Human Leukocyte Antigen (HLA) typing maps specific proteins on the surface of cells, which the immune system uses to distinguish between self and non-self. These markers regulate the immune response by presenting small peptide fragments to T-cells. HLA typing is a powerful diagnostic tool with significant medical implications for transplantation, disease susceptibility, and drug safety.
Understanding the HLA Complex
The genes responsible for the HLA system are located within the major histocompatibility complex (MHC) on human Chromosome 6. This region is the most highly variable, or polymorphic, in the human genome, allowing the immune system to respond to a vast array of pathogens. HLA genes are separated into two main groups, Class I and Class II.
Class I molecules (encoded by HLA-A, -B, and -C) are found on almost all nucleated cells and present peptides derived from inside the cell to CD8+ T-cells. Class II molecules (encoded by HLA-DR, -DQ, and -DP) are primarily limited to specialized antigen-presenting cells. They present peptides derived from outside the cell, such as those from bacteria, to CD4+ helper T-cells.

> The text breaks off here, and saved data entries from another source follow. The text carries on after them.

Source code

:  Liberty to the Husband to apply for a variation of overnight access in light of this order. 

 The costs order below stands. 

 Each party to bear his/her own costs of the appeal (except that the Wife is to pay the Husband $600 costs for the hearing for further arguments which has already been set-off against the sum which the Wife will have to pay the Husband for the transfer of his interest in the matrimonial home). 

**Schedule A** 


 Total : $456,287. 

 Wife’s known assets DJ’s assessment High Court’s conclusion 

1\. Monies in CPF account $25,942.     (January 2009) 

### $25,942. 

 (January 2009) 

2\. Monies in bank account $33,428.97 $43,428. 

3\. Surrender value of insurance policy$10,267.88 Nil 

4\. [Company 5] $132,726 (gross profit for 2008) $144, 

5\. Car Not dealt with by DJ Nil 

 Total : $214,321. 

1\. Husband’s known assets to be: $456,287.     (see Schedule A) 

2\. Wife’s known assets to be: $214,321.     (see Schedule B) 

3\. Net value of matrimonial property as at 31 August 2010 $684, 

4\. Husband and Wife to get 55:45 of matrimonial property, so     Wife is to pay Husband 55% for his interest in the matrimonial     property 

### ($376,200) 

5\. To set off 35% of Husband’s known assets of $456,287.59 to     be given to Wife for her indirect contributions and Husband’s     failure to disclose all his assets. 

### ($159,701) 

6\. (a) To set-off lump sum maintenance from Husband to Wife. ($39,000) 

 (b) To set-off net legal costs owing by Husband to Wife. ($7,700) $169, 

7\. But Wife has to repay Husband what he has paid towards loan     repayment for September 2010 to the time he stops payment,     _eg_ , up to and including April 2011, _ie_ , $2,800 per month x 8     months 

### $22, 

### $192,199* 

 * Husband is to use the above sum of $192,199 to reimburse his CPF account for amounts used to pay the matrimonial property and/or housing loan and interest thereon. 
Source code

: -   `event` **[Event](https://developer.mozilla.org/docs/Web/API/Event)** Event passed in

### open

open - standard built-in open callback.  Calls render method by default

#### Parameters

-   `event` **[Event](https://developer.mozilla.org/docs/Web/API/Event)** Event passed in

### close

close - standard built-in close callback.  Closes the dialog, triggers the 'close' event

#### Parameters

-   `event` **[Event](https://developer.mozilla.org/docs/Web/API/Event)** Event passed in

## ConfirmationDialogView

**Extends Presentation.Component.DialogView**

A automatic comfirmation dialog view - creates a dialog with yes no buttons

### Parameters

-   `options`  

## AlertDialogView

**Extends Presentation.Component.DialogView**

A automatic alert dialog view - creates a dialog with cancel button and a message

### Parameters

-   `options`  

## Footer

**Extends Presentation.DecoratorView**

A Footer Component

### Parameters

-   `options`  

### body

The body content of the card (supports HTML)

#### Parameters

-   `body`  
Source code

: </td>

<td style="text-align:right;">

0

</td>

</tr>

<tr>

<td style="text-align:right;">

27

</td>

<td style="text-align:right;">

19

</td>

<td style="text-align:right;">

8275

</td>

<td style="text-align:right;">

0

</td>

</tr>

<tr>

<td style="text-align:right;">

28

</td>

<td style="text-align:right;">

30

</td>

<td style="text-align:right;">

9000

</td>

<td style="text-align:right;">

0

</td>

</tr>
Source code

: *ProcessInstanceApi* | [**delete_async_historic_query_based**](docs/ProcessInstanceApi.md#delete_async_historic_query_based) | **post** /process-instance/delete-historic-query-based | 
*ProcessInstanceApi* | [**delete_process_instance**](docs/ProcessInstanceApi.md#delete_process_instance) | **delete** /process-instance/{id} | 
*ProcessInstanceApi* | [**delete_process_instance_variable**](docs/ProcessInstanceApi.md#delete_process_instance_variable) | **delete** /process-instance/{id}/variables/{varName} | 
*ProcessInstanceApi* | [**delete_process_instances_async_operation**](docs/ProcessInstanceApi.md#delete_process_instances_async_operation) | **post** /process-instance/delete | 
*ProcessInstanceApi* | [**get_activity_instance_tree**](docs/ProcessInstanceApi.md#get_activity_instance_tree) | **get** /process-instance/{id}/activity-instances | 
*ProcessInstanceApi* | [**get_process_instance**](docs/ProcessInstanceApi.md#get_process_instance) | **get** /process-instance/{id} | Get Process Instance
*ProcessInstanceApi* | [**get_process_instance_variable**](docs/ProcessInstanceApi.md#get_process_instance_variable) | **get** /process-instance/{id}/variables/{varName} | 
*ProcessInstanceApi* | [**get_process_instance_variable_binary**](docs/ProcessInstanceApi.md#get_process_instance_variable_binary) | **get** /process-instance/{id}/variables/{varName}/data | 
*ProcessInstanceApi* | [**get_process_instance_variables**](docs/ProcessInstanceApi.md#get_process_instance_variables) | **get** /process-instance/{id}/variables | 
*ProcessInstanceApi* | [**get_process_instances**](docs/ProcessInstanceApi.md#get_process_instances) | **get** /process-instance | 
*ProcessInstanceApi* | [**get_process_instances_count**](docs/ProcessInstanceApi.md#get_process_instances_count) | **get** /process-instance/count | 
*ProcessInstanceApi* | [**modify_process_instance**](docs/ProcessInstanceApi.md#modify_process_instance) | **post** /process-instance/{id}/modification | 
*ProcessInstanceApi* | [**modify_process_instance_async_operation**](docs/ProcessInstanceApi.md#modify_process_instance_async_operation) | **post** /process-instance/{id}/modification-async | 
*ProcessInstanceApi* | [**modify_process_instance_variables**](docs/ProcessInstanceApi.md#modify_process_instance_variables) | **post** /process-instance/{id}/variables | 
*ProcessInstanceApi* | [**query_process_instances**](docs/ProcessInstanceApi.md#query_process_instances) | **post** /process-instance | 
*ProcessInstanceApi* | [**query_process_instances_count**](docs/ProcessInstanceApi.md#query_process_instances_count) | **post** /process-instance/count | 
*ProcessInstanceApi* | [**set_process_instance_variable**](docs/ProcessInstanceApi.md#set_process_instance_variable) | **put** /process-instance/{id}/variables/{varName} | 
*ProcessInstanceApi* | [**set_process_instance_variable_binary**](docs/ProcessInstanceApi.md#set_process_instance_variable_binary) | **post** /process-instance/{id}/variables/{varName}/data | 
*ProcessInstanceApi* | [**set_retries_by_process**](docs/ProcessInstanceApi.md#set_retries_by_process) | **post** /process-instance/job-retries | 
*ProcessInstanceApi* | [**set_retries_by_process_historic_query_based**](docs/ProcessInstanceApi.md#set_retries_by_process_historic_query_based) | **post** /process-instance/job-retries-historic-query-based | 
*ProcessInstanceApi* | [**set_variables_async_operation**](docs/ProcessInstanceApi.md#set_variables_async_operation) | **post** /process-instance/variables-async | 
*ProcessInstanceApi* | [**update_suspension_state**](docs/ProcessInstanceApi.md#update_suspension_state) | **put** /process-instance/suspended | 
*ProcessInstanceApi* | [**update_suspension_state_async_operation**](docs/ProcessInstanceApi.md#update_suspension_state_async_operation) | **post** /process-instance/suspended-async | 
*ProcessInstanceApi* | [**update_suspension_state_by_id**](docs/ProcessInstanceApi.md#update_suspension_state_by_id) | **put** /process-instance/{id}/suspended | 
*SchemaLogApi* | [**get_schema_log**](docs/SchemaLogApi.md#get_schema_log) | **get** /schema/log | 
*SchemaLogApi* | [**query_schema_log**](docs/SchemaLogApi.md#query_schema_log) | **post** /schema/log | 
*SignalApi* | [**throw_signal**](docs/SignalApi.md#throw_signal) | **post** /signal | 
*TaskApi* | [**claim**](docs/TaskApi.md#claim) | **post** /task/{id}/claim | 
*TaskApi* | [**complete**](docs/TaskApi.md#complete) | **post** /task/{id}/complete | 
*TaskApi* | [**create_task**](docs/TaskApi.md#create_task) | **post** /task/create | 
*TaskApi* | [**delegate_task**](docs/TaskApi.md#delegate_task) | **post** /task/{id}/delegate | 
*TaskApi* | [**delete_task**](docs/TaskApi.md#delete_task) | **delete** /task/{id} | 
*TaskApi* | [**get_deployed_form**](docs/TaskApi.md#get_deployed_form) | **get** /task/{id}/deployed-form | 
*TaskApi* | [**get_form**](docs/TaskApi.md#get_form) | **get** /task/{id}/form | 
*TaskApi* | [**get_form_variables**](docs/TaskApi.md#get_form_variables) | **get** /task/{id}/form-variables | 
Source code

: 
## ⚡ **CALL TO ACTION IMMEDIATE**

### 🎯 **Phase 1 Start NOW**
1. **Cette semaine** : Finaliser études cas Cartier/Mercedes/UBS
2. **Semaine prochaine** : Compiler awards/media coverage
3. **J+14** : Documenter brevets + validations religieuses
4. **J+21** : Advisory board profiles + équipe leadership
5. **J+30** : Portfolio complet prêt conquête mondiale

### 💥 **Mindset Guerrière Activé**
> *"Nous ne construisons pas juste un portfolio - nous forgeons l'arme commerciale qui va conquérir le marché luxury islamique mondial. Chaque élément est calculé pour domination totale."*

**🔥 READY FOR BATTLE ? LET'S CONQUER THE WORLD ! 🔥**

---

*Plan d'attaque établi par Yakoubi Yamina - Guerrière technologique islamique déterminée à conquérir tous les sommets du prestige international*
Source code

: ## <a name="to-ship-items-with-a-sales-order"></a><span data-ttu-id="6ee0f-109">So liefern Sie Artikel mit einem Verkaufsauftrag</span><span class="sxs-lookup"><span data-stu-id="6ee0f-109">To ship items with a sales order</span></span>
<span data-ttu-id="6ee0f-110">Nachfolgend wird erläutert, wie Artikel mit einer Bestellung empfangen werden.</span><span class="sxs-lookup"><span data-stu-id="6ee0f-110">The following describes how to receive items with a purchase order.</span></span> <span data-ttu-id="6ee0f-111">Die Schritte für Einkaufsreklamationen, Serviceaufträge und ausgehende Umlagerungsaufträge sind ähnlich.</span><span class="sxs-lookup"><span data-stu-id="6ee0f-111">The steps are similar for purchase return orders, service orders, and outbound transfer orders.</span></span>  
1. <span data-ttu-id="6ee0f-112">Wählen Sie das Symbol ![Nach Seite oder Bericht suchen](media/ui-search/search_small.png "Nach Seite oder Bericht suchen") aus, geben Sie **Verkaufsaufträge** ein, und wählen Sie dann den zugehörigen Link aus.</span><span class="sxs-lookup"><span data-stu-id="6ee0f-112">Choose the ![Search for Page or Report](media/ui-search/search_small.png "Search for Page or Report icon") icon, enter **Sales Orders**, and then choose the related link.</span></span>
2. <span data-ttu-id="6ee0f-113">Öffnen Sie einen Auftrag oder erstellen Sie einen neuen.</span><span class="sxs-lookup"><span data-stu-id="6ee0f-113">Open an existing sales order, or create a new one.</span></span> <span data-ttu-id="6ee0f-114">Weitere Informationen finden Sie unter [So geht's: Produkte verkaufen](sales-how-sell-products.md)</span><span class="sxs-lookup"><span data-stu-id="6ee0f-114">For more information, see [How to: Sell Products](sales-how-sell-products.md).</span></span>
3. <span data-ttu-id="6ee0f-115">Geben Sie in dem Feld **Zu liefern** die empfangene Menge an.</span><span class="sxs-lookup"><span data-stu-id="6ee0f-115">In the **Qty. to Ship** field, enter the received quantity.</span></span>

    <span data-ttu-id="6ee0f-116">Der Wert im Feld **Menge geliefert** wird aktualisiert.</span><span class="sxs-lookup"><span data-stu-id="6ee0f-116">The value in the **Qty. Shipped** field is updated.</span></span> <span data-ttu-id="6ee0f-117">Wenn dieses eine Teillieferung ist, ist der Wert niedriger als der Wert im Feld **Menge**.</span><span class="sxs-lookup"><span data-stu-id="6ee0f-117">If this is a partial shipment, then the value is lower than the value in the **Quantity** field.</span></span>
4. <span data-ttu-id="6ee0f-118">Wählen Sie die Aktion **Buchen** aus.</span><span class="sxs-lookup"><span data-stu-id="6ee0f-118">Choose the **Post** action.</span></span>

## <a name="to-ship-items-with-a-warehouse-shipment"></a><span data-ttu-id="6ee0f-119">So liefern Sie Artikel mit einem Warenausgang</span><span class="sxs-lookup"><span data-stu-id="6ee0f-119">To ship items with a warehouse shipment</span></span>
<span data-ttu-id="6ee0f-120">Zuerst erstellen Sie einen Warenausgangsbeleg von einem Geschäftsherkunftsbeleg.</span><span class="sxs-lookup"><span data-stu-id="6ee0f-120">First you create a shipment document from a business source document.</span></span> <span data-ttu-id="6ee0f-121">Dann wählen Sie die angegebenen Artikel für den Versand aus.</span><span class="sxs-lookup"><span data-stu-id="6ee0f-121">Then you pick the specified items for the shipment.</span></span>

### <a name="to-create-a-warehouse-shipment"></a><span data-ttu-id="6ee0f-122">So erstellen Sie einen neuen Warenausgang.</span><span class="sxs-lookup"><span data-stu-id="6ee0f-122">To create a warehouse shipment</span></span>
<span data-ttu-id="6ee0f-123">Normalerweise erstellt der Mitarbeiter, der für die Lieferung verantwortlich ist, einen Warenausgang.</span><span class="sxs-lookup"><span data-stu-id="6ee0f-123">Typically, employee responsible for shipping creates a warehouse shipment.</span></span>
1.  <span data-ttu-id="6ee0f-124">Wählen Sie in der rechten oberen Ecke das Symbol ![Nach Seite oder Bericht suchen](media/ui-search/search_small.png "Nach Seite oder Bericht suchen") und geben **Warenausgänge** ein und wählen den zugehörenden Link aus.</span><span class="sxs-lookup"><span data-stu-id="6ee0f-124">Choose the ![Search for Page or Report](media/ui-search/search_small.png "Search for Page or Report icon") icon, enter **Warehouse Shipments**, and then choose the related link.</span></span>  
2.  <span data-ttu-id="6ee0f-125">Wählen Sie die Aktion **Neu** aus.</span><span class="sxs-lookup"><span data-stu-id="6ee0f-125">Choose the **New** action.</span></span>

Deciphering the Typing Nomenclature
HLA typing results use a standard international nomenclature system to describe the specific HLA gene version, or allele. For example, an allele might be designated as HLA-A\02:01:01:01. “HLA-A” identifies the gene locus, and the asterisk indicates molecular typing was used. The numbers following the asterisk are separated by colons into fields, providing increasing detail about the allele.
Field Interpretation
The first field (e.g., “02”) represents the allele group, often corresponding to the broad serological antigen type. Results reaching only this level are low-resolution (antigen-level), grouping alleles that produce similar surface proteins. The second field (e.g., “01”) defines a specific HLA allele by identifying non-synonymous DNA sequence changes that alter the protein’s amino acid sequence.
Typing that includes the first and second fields is high-resolution (allele-level) and is the standard for matching in many transplant settings. The third and fourth fields specify minor changes, such as synonymous mutations or changes in non-coding regions, and are less frequently reported clinically.
Interpreting Results for Transplant Compatibility
HLA typing is central to assessing compatibility between a recipient and donor, as a mismatch can lead to graft rejection. The immune system recognizes foreign HLA proteins as non-self, triggering an immune response.
Solid Organ Transplants
For solid organ transplants (e.g., kidney), six primary loci are typically considered: two each for HLA-A, HLA-B, and HLA-DR. A “perfect match” is a 6-of-6 match, meaning all six antigens are identical. While a better match generally correlates with improved long-term outcomes, successful transplants are routinely performed even without a perfect match. Rejection risk is also assessed by cross-matching, which tests the recipient’s serum for pre-existing antibodies against the donor’s HLA proteins (formed from prior pregnancies, transfusions, or transplants).
Stem Cell Transplants
Matching requirements are significantly more stringent for blood stem cell or bone marrow transplants due to the heightened risk of graft-versus-host disease (GVHD). GVHD occurs when the donor’s immune cells attack the recipient’s body. High-resolution typing is necessary, and matching is often performed at ten or more alleles across the HLA-A, -B, -C, -DRB1, and -DQB1 loci. A 10-of-10 match is the ideal goal, as a higher degree of mismatch directly increases the likelihood and severity of GVHD and graft failure.
Interpreting Results for Disease and Drug Sensitivity
Beyond transplantation, HLA typing provides insight into disease susceptibility and potential adverse drug reactions. Specific HLA alleles are statistically associated with an increased risk for various autoimmune conditions. For example, the presence of HLA-B27 is a major genetic factor linked to the inflammatory arthritis Ankylosing Spondylitis.
This association indicates an elevated risk, not a guarantee of disease, as the mechanism involves complex interactions with other genes and environmental factors. Testing serves as a diagnostic aid rather than a definitive diagnosis, as many people with HLA-B27 never develop the condition.
HLA typing also plays a role in pharmacogenomics, studying how genetic variation affects drug response. A notable example is the HLA-B\57:01 allele, which is strongly linked to a severe hypersensitivity reaction to the HIV drug abacavir. Screening for this allele before prescribing the medication is standard practice to prevent adverse events. Similar associations exist, such as HLA-B\15:02 and the risk of severe skin reactions to the anti-epileptic drug carbamazepine.